Objectif: Pourriez-vous recopier le passage de l'article sur les propos de Blaise Compaoré, de « En recevant 3000 » à « rapports qu’il entretenait,.. », en remplaçant « jeunes » par « étudiants » ?

Comme dans la Sourate Al-Ma’idah
Cet article a été écrit en réaction à un article paru dans l’observateur du 22 octobre 2007 voir http://thomassankara.net/?p=0445 ou Blaise Compaoré insinue que la père de Thomas Sankara se serait plaint d’avoir faim. D’autres réactions sont publiées sur notre site :
– celle des frères et soeurs de Thomas Sankara : “Les enfants du vieux Sankara à Blaise : “Notre père n’a jamais rien demandé” à l’adresse http://www.thomassankara.net/les-enfants-du-vieux-sankara-a-blaise-notre-pere-na-jamais-rien-demande/
– celle de Jonas Hien , ami personnel de Joseph Sankara :”Le vieux Sankara n’a pas demandé à manger à Blaise” à l’adresse http://www.thomassankara.net/le-vieux-sankara-na-pas-demande-a-manger-a-blaise-de-jonas-hien/
La rédaction du site.
En recevant 3000 jeunes à Pô jeudi dernier pour parler de ses 20 ans de renaissance démocratique, notamment du 4 août 83 et du 15 octobre 87, Blaise Compaoré a-t-il dragué une poubelle au risque de se faire piquer par des scorpions ? En tout cas son propos sur les rapports qu’il entretenait,..
…ou plutôt qu’il n’entretenait pas avec le vieux Joseph Sankara, est l’objet de vives critiques. Après Jonas Hien dans notre précédente édition, voici ce qu’en pense Issaka Hermann Traoré.
« Si tu étends vers moi ta main pour me tuer, moi, je n’étendrai pas vers toi ma main pour te tuer : car je crains Allah, le Seigneur de l’Univers » (Al Kuran : S5 : v 28)

Extrait des données:
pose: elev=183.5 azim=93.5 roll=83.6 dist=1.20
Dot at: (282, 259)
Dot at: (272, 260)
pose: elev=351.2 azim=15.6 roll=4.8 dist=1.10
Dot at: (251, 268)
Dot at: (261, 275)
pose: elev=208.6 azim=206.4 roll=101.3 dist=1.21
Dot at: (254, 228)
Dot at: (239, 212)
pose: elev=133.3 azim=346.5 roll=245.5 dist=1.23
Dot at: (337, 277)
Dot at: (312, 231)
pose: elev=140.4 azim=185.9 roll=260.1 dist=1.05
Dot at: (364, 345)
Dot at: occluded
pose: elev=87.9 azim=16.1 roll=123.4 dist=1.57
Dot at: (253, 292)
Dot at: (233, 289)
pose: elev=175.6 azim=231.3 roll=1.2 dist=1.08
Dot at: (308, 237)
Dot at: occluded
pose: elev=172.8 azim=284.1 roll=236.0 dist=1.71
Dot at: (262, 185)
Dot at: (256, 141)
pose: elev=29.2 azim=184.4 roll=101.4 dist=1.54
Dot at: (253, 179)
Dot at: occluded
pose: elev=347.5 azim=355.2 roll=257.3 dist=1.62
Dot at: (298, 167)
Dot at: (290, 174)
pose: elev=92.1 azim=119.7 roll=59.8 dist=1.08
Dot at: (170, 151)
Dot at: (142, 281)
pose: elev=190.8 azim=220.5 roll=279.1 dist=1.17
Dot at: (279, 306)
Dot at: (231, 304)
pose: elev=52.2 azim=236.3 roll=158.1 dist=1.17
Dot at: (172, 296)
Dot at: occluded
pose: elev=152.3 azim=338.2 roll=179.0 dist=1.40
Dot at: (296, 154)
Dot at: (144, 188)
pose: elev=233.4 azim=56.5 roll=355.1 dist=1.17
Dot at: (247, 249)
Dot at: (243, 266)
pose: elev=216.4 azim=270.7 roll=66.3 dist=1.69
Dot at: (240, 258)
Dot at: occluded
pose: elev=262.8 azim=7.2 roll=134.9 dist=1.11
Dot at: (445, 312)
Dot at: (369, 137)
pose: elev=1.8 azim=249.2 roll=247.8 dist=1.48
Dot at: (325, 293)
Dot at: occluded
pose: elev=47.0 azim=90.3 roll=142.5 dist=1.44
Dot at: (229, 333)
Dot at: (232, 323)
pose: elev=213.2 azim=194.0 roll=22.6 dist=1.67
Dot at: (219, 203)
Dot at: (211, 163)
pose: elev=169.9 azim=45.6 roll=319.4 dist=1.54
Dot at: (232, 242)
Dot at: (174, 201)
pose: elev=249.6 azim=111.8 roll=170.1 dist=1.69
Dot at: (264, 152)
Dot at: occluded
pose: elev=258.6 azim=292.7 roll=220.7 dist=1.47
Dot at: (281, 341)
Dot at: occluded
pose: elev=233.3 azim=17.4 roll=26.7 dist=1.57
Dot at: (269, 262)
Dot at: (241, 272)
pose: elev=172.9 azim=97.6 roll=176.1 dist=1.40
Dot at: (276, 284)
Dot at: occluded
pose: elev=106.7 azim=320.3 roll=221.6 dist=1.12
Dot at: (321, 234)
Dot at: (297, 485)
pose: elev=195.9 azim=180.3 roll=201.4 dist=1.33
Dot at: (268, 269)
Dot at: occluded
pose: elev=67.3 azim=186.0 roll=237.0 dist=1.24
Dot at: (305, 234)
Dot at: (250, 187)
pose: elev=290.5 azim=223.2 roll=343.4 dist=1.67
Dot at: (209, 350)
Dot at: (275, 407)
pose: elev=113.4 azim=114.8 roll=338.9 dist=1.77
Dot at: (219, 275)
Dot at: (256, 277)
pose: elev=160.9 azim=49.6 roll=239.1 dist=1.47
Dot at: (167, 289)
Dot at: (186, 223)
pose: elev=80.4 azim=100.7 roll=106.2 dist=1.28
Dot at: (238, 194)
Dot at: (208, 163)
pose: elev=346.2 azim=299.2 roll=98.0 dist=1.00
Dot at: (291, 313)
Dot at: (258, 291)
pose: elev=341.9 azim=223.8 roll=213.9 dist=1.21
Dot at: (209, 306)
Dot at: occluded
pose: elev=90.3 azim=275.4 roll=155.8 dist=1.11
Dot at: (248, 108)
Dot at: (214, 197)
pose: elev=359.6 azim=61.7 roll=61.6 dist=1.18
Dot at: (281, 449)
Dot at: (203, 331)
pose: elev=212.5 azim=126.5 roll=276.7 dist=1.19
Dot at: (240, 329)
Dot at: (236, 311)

Réponse:
En recevant 3000 étudiants à Pô jeudi dernier pour parler de ses 20 ans de renaissance démocratique, notamment du 4 août 83 et du 15 octobre 87, Blaise Compaoré a-t-il dragué une poubelle au risque de se faire piquer par des scorpions ? En tout cas son propos sur les rapports qu’il entretenait,..